調査・データTCJグローバル(東京都新宿区)の日本語総合研究所は25日、外国人材と日常的に働く日本人を対象とした「外国人材と働く日本人に聞く、日本語の実態調査2026」の結果を発表した。運輸・物流では、日本語の壁によって「業務上のミスが起こりやすくなる」と回答した割合が71.4%に達し、全体の40.0%を大幅に上回った。
外国人材との日本語によるコミュニケーションに難しさを「頻繁に感じる」「ときどき感じる」とした割合は全体で75.4%だった。

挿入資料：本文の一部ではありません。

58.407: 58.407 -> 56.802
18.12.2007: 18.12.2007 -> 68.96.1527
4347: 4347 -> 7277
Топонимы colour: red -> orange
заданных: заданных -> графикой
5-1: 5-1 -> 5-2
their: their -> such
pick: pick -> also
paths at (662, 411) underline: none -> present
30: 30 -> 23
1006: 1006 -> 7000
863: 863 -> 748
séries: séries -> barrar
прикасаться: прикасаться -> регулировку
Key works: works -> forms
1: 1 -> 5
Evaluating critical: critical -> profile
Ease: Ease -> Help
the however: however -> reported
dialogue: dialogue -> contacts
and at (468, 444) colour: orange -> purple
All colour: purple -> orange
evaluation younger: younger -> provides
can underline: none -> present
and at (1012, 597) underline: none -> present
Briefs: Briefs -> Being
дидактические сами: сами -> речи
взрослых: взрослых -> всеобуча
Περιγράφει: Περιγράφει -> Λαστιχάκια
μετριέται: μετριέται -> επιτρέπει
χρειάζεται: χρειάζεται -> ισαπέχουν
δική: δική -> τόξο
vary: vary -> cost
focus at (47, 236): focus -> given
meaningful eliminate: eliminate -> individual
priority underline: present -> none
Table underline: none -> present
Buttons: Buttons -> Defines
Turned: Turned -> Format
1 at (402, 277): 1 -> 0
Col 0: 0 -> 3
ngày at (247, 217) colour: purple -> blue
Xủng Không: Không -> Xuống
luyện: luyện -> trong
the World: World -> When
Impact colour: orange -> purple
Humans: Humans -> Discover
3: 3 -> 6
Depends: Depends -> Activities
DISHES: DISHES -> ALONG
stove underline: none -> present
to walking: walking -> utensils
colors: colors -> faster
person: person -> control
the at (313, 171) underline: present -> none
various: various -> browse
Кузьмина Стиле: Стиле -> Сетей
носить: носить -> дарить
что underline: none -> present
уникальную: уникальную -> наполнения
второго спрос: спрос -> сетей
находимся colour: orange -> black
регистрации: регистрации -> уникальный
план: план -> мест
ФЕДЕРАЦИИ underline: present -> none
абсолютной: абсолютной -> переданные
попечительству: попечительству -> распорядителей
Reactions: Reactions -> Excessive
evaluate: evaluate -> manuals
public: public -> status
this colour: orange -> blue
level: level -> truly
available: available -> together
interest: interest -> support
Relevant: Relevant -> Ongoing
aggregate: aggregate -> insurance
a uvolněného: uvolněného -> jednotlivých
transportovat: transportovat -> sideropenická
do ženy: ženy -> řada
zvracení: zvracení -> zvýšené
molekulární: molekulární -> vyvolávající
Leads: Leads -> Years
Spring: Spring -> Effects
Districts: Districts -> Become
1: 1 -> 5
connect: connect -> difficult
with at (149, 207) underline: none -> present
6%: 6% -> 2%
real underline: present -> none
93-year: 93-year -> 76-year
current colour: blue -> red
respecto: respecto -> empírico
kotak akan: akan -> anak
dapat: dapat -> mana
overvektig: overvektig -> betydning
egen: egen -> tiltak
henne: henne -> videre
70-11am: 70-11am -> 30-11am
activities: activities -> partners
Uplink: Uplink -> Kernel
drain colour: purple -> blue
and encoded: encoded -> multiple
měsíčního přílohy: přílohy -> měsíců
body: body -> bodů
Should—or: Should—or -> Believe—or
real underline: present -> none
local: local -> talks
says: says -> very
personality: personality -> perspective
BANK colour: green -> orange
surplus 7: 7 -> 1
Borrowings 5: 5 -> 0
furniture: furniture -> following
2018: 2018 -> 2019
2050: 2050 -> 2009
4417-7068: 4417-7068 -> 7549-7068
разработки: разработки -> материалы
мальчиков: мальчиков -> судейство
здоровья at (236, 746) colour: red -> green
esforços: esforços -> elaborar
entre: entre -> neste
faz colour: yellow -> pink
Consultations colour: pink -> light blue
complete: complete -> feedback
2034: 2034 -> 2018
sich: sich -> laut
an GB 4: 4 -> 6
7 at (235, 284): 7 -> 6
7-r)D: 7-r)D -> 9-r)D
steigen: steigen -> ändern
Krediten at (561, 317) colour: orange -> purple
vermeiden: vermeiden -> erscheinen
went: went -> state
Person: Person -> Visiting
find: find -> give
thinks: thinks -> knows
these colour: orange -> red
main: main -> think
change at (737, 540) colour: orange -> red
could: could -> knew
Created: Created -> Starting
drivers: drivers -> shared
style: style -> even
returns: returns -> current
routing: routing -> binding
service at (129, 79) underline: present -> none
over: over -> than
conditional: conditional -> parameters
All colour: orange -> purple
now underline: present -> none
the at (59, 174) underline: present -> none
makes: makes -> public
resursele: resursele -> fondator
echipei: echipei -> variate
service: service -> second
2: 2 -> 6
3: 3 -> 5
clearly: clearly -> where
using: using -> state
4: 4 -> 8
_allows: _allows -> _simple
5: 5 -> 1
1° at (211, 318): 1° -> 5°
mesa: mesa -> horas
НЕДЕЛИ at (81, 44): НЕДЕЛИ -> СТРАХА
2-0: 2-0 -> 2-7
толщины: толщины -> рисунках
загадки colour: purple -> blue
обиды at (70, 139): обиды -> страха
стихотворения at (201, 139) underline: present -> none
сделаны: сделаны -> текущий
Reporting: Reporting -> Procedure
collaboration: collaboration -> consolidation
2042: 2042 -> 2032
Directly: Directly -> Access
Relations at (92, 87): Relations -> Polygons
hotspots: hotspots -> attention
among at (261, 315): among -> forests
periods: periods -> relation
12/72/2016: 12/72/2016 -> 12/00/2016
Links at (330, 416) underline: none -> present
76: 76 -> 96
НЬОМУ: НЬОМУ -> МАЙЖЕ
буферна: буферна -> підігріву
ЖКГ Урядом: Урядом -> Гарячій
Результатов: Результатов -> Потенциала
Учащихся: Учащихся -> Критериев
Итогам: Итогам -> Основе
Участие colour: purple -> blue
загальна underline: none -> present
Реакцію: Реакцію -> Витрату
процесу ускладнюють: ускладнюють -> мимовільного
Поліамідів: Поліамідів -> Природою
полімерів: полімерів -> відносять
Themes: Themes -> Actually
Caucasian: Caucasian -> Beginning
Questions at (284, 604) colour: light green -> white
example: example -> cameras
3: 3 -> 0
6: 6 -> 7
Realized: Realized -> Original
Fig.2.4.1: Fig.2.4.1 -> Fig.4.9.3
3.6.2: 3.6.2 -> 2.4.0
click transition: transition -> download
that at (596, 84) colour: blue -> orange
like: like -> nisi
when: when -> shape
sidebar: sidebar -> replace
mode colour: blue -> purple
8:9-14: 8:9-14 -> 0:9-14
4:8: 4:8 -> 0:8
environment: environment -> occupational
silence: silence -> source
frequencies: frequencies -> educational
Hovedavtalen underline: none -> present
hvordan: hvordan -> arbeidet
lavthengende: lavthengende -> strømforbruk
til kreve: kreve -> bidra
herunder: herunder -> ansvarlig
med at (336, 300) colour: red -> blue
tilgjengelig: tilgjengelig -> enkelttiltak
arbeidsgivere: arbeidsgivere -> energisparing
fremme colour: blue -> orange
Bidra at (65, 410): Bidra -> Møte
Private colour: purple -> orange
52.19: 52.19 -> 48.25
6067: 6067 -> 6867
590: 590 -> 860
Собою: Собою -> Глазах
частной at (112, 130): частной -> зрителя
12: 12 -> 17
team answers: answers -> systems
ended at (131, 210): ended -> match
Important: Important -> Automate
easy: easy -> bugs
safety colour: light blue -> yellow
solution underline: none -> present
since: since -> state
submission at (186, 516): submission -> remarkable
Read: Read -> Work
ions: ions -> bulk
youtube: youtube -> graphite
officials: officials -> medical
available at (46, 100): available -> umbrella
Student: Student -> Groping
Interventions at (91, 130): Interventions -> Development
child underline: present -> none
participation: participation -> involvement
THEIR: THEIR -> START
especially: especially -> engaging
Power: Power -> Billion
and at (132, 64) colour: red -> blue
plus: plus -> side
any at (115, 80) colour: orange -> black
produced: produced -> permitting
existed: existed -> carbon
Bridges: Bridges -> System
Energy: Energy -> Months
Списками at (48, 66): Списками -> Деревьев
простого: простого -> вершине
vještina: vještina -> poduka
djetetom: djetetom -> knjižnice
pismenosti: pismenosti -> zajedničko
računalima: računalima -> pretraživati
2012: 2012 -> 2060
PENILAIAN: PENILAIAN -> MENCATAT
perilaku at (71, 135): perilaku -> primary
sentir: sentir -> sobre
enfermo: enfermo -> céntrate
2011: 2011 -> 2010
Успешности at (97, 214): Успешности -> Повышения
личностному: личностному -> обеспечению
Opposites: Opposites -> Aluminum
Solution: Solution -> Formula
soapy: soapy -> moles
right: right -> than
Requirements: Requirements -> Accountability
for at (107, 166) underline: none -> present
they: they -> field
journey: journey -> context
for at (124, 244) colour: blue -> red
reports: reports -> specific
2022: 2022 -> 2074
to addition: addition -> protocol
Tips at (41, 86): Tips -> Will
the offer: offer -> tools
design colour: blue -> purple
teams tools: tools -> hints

業種別では飲食・宿泊業が85.8%で最も高く、建設業84.2%、卸売・小売業78.9%、運輸・物流78.5%、製造業76.6%と続いた。
運輸・物流では、「専門用語・指示の理解」に難しさを感じる割合が64.3%となり、全体の44.3%を20.0ポイント上回った。また、日本語の壁によって「業務上のミスが起こりやすくなる」とした回答も71.4%で、全体の約1.8倍だった。
外国人材への継続的な日本語学習支援については、全体の77.7%が必要と回答した。外国人材がより活躍するため「仕事で使う日本語の継続的な学習機会」が必要とした割合は、運輸・物流で50.0%となり、全体の41.3%を上回った。
調査は8月、外国人材を雇用する企業で外国人材と日常的に働く日本人社員・管理職を対象にインターネットで実施し、300人から回答を得た。27年4月には育成就労制度の施行が予定されており、企業には日本語学習の支援体制の整備に加え、その内容を社内に周知することも求められる。